Arie Gamliel (אריה גמליאל; born November 21, 1957) is an Israeli former Olympic runner. He was the Israeli Men's Champion in the 5000 metres in 1987 and 1990, and in the 10000 metres in 1987–90. At the 1981 Maccabiah Games, he won the silver medal in the 5,000 metres.

He was born in Israel and is Jewish.

==Running career==

Gamliel's personal bests were 13:43.04 in the 5000 metres, and 28:42.9 (an Israeli record) in the 10000 metres, both in 1984. He was the Israeli Men's Champion in the 5000 metres in 1987 and 1990, and in the 10000 metres in 1987–90.

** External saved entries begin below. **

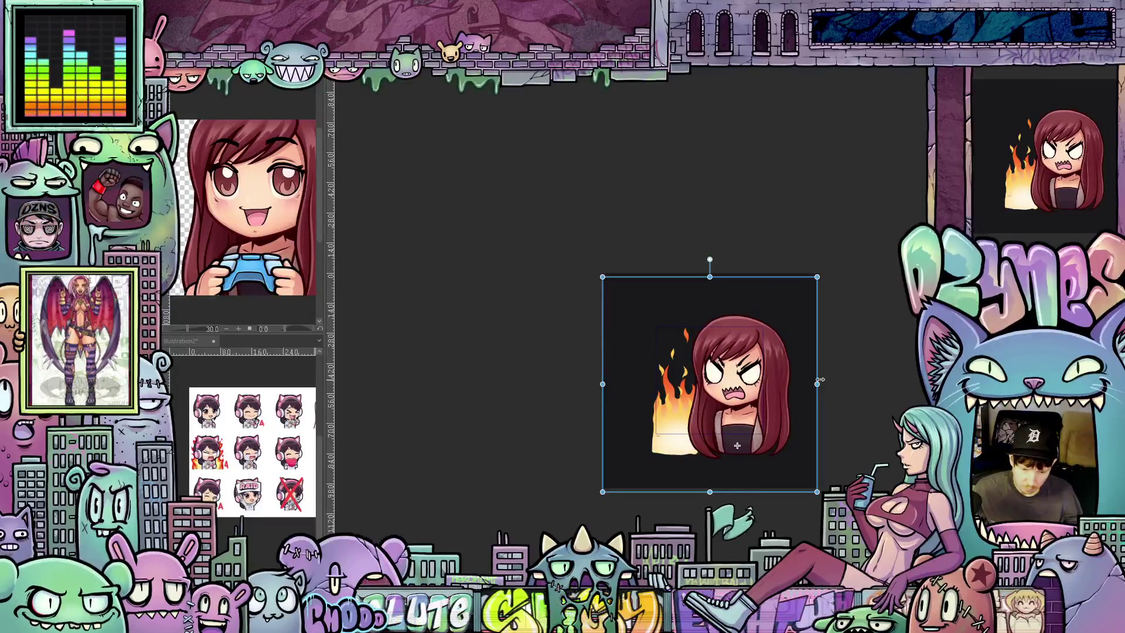
left_click_drag(827, 386, 825, 378)
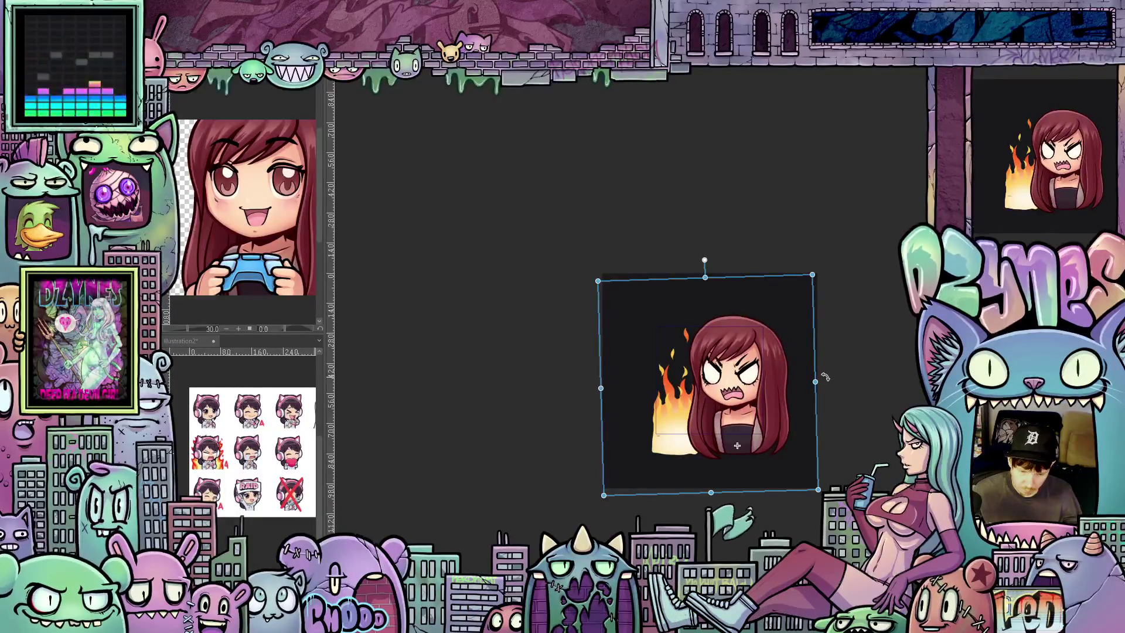
key("Down")
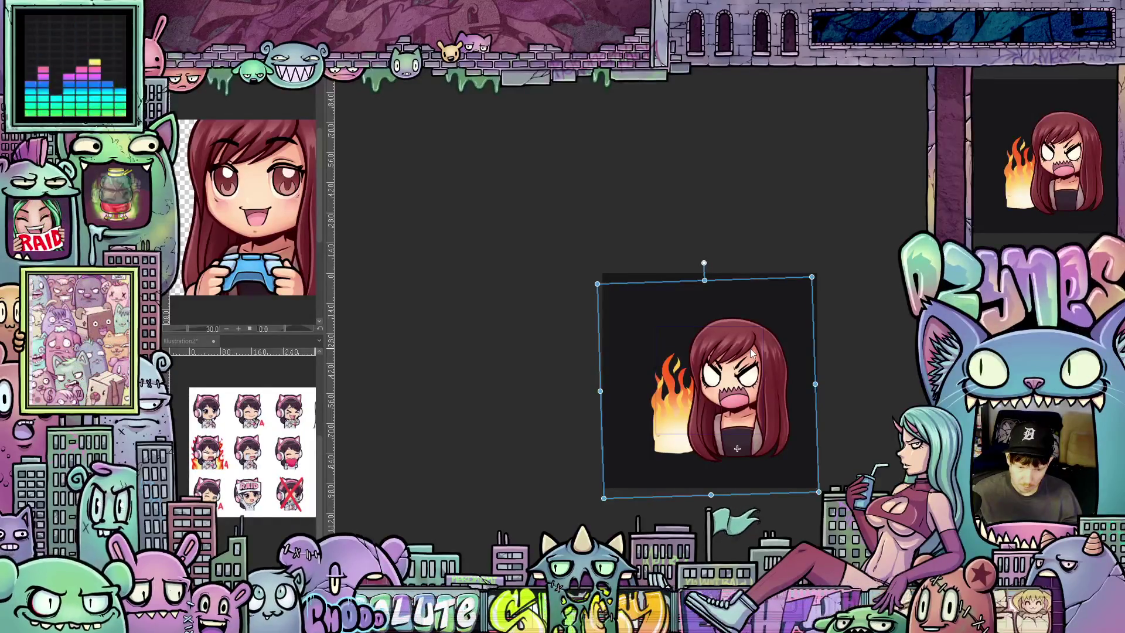
Step: Move the girl and flames up, nudge down twice, and tilt her clockwise
left_click_drag(750, 349, 750, 326)
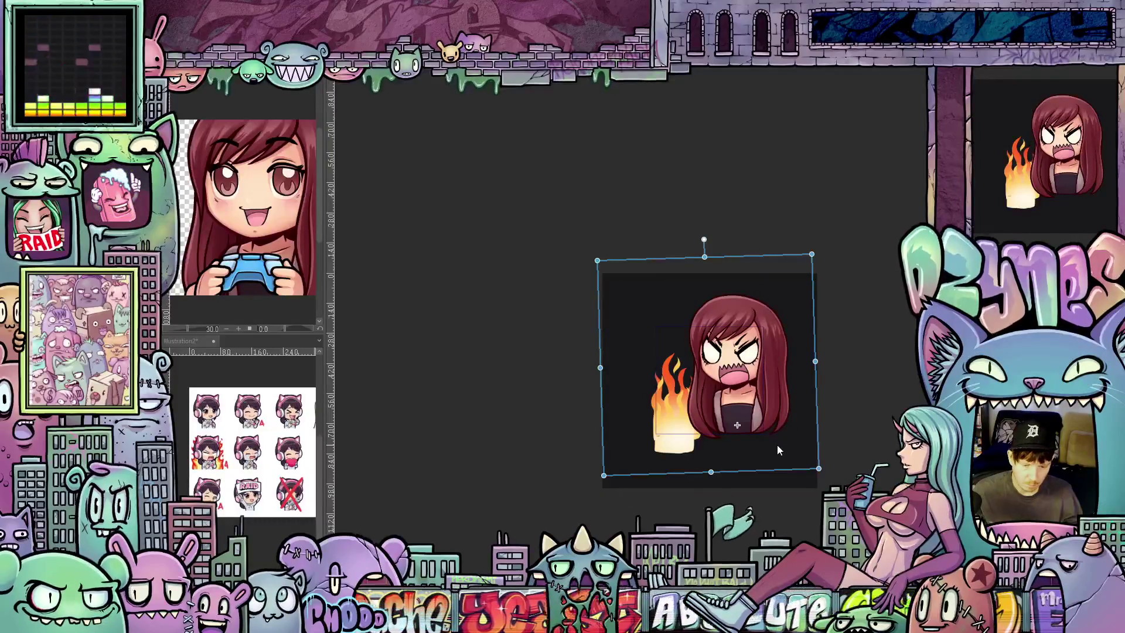
key("Down")
key("Down")
key("Down")
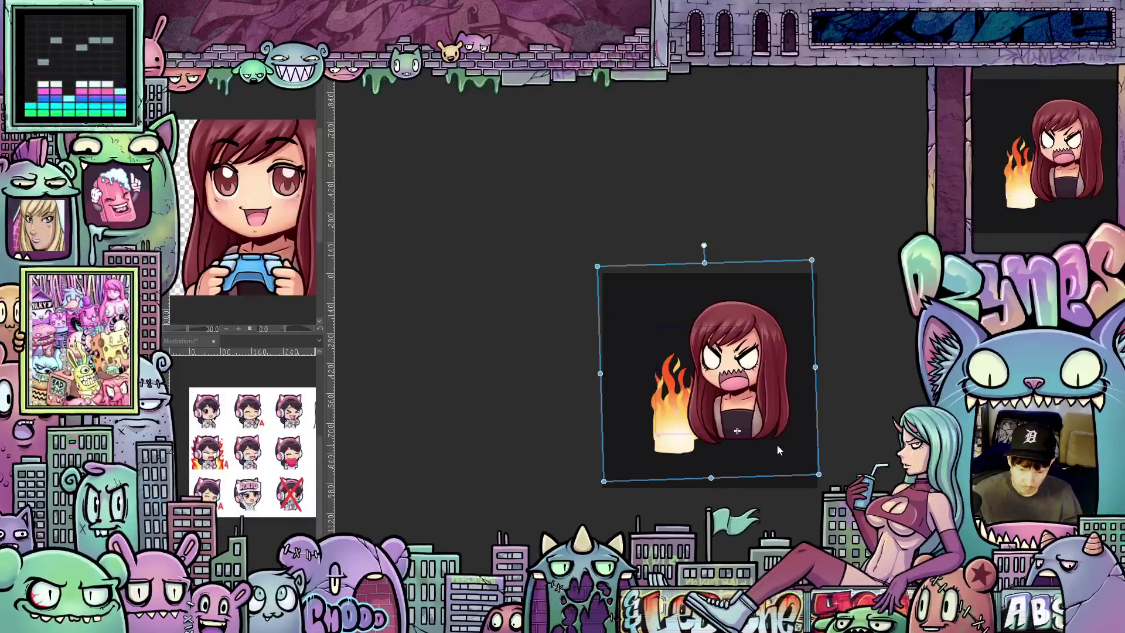
key("Down")
key("Down")
key("Down")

In June 1981, Gamliel set the Israeli 3,000-metre record with a time of 7:55.7. The following month at the 1981 Maccabiah Games, he won the silver medal in the 5,000 metres.

Gamliel competed for Israel at the 1984 Summer Olympics in Los Angeles, California, at the age of 26. In the Men's 5,000 metres he came in 10th in Heat 3 with a time of 14:02.98 (missing qualifying for the final by 12 seconds), and in the Men's 10,000 metres he came in 10th in Heat 2 with a time of 29:31.32. When he competed in the Olympics, he was 5 ft 4.5 in tall and weighed 106 lb.

In 1984, Gamliel broke the 10,000-metre record with a time of 28:42.9. In 1988, he ran the London Marathon in a time of 2:23:35.